Top U.S. health officials told the White House pandemic coordinator on Thursday to scale back the Biden administration’s plan to administer the coronavirus booster shots to individuals in September, The New York Times reported.
Dr. Janet Woodcock, the acting commissioner of the Food and Drug Administration (FDA), and Dr. Rochelle P. Walensky, the director of the Centers for Disease Control and Prevention (CDC), told White House Coronavirus Response Coordinator Jeffrey D. Zients that they need more time to collect and analyze the necessary data relating to the booster shots, The New York Times reported.
The doctors told Zients that their agencies might be able to determine whether to recommend boosters for recipients of the Pfizer-BioNTech vaccine in the coming weeks, according to the Times.
The two doctors presented their argument to Zients at a meeting on Thursday. It is unclear how Zients responded to the news.

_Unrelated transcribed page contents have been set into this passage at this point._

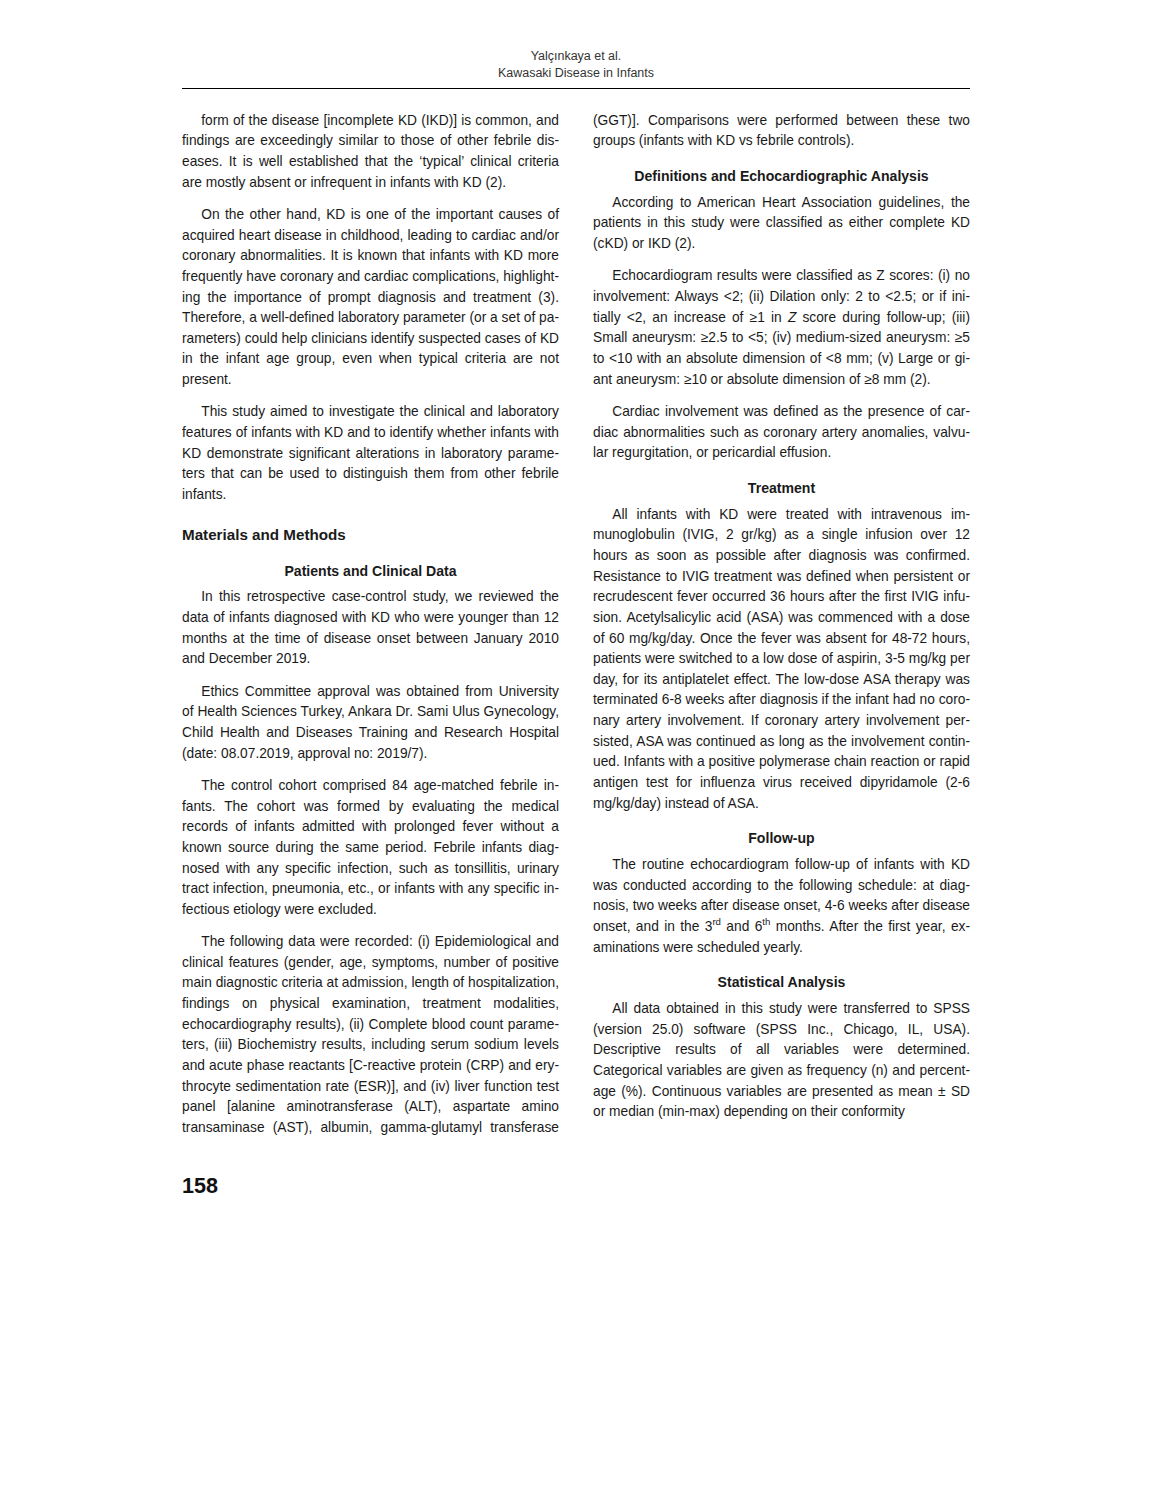Yalçınkaya et al.
Kawasaki Disease in Infants
form of the disease [incomplete KD (IKD)] is common, and findings are exceedingly similar to those of other febrile diseases. It is well established that the ‘typical’ clinical criteria are mostly absent or infrequent in infants with KD (2).
On the other hand, KD is one of the important causes of acquired heart disease in childhood, leading to cardiac and/or coronary abnormalities. It is known that infants with KD more frequently have coronary and cardiac complications, highlighting the importance of prompt diagnosis and treatment (3). Therefore, a well-defined laboratory parameter (or a set of parameters) could help clinicians identify suspected cases of KD in the infant age group, even when typical criteria are not present.
This study aimed to investigate the clinical and laboratory features of infants with KD and to identify whether infants with KD demonstrate significant alterations in laboratory parameters that can be used to distinguish them from other febrile infants.
Materials and Methods
Patients and Clinical Data
In this retrospective case-control study, we reviewed the data of infants diagnosed with KD who were younger than 12 months at the time of disease onset between January 2010 and December 2019.
Ethics Committee approval was obtained from University of Health Sciences Turkey, Ankara Dr. Sami Ulus Gynecology, Child Health and Diseases Training and Research Hospital (date: 08.07.2019, approval no: 2019/7).
The control cohort comprised 84 age-matched febrile infants. The cohort was formed by evaluating the medical records of infants admitted with prolonged fever without a known source during the same period. Febrile infants diagnosed with any specific infection, such as tonsillitis, urinary tract infection, pneumonia, etc., or infants with any specific infectious etiology were excluded.
The following data were recorded: (i) Epidemiological and clinical features (gender, age, symptoms, number of positive main diagnostic criteria at admission, length of hospitalization, findings on physical examination, treatment modalities, echocardiography results), (ii) Complete blood count parameters, (iii) Biochemistry results, including serum sodium levels and acute phase reactants [C-reactive protein (CRP) and erythrocyte sedimentation rate (ESR)], and (iv) liver function test panel [alanine aminotransferase (ALT), aspartate amino transaminase (AST), albumin, gamma-glutamyl transferase (GGT)]. Comparisons were performed between these two groups (infants with KD vs febrile controls).
Definitions and Echocardiographic Analysis
According to American Heart Association guidelines, the patients in this study were classified as either complete KD (cKD) or IKD (2).
Echocardiogram results were classified as Z scores: (i) no involvement: Always <2; (ii) Dilation only: 2 to <2.5; or if initially <2, an increase of ≥1 in Z score during follow-up; (iii) Small aneurysm: ≥2.5 to <5; (iv) medium-sized aneurysm: ≥5 to <10 with an absolute dimension of <8 mm; (v) Large or giant aneurysm: ≥10 or absolute dimension of ≥8 mm (2).
Cardiac involvement was defined as the presence of cardiac abnormalities such as coronary artery anomalies, valvular regurgitation, or pericardial effusion.
Treatment
All infants with KD were treated with intravenous immunoglobulin (IVIG, 2 gr/kg) as a single infusion over 12 hours as soon as possible after diagnosis was confirmed. Resistance to IVIG treatment was defined when persistent or recrudescent fever occurred 36 hours after the first IVIG infusion. Acetylsalicylic acid (ASA) was commenced with a dose of 60 mg/kg/day. Once the fever was absent for 48-72 hours, patients were switched to a low dose of aspirin, 3-5 mg/kg per day, for its antiplatelet effect. The low-dose ASA therapy was terminated 6-8 weeks after diagnosis if the infant had no coronary artery involvement. If coronary artery involvement persisted, ASA was continued as long as the involvement continued. Infants with a positive polymerase chain reaction or rapid antigen test for influenza virus received dipyridamole (2-6 mg/kg/day) instead of ASA.
Follow-up
The routine echocardiogram follow-up of infants with KD was conducted according to the following schedule: at diagnosis, two weeks after disease onset, 4-6 weeks after disease onset, and in the 3rd and 6th months. After the first year, examinations were scheduled yearly.
Statistical Analysis
All data obtained in this study were transferred to SPSS (version 25.0) software (SPSS Inc., Chicago, IL, USA). Descriptive results of all variables were determined. Categorical variables are given as frequency (n) and percentage (%). Continuous variables are presented as mean ± SD or median (min-max) depending on their conformity
158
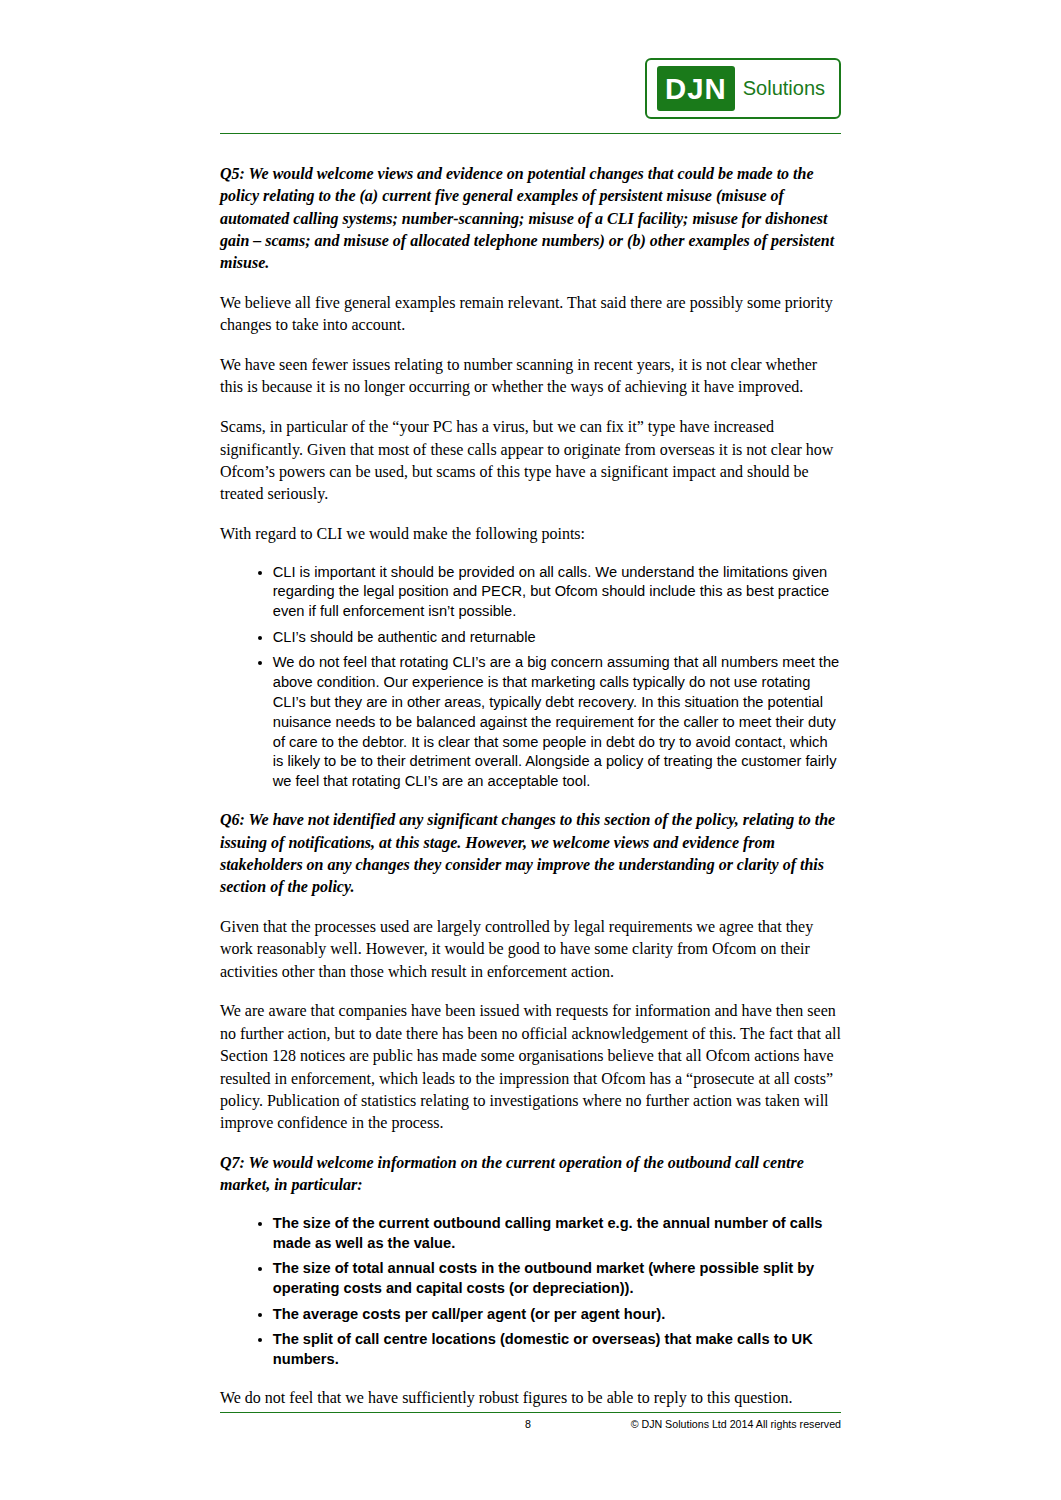DJN Solutions
Q5: We would welcome views and evidence on potential changes that could be made to the policy relating to the (a) current five general examples of persistent misuse (misuse of automated calling systems; number-scanning; misuse of a CLI facility; misuse for dishonest gain – scams; and misuse of allocated telephone numbers) or (b) other examples of persistent misuse.
We believe all five general examples remain relevant. That said there are possibly some priority changes to take into account.
We have seen fewer issues relating to number scanning in recent years, it is not clear whether this is because it is no longer occurring or whether the ways of achieving it have improved.
Scams, in particular of the “your PC has a virus, but we can fix it” type have increased significantly. Given that most of these calls appear to originate from overseas it is not clear how Ofcom’s powers can be used, but scams of this type have a significant impact and should be treated seriously.
With regard to CLI we would make the following points:
CLI is important it should be provided on all calls. We understand the limitations given regarding the legal position and PECR, but Ofcom should include this as best practice even if full enforcement isn’t possible.
CLI’s should be authentic and returnable
We do not feel that rotating CLI’s are a big concern assuming that all numbers meet the above condition. Our experience is that marketing calls typically do not use rotating CLI’s but they are in other areas, typically debt recovery. In this situation the potential nuisance needs to be balanced against the requirement for the caller to meet their duty of care to the debtor. It is clear that some people in debt do try to avoid contact, which is likely to be to their detriment overall. Alongside a policy of treating the customer fairly we feel that rotating CLI’s are an acceptable tool.
Q6: We have not identified any significant changes to this section of the policy, relating to the issuing of notifications, at this stage. However, we welcome views and evidence from stakeholders on any changes they consider may improve the understanding or clarity of this section of the policy.
Given that the processes used are largely controlled by legal requirements we agree that they work reasonably well. However, it would be good to have some clarity from Ofcom on their activities other than those which result in enforcement action.
We are aware that companies have been issued with requests for information and have then seen no further action, but to date there has been no official acknowledgement of this. The fact that all Section 128 notices are public has made some organisations believe that all Ofcom actions have resulted in enforcement, which leads to the impression that Ofcom has a “prosecute at all costs” policy. Publication of statistics relating to investigations where no further action was taken will improve confidence in the process.
Q7: We would welcome information on the current operation of the outbound call centre market, in particular:
The size of the current outbound calling market e.g. the annual number of calls made as well as the value.
The size of total annual costs in the outbound market (where possible split by operating costs and capital costs (or depreciation)).
The average costs per call/per agent (or per agent hour).
The split of call centre locations (domestic or overseas) that make calls to UK numbers.
We do not feel that we have sufficiently robust figures to be able to reply to this question.
8 © DJN Solutions Ltd 2014 All rights reserved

The start date for the planned U.S. Covid-19 vaccine booster campaign could be pushed past Sept. 20, at least for the Moderna and J&J vaccines, people familiar with the discussions said. https://t.co/XE3xH2FWtA— WSJ Politics (@WSJPolitics) September 3, 2021
“We always said we would follow the science, and this is all part of the process that is now underway,” a White House spokesperson said on Friday, according to the Times.
“When that approval and recommendations are made,” White House spokesman Chris Meagher said, “we will be ready to implement the plan our nation’s top doctors developed so that we are staying ahead of the virus.”
The Biden administration last month announced that most Americans should get the vaccination booster eight months after receiving the second shot. The booster shots were planned to be made available by Sept. 20.
“The plan is for every adult to get a booster shot eight months after you got your second shot,” President Joe Biden said on Aug. 18. “It will make you safer, and for longer. And it will help us end the pandemic faster.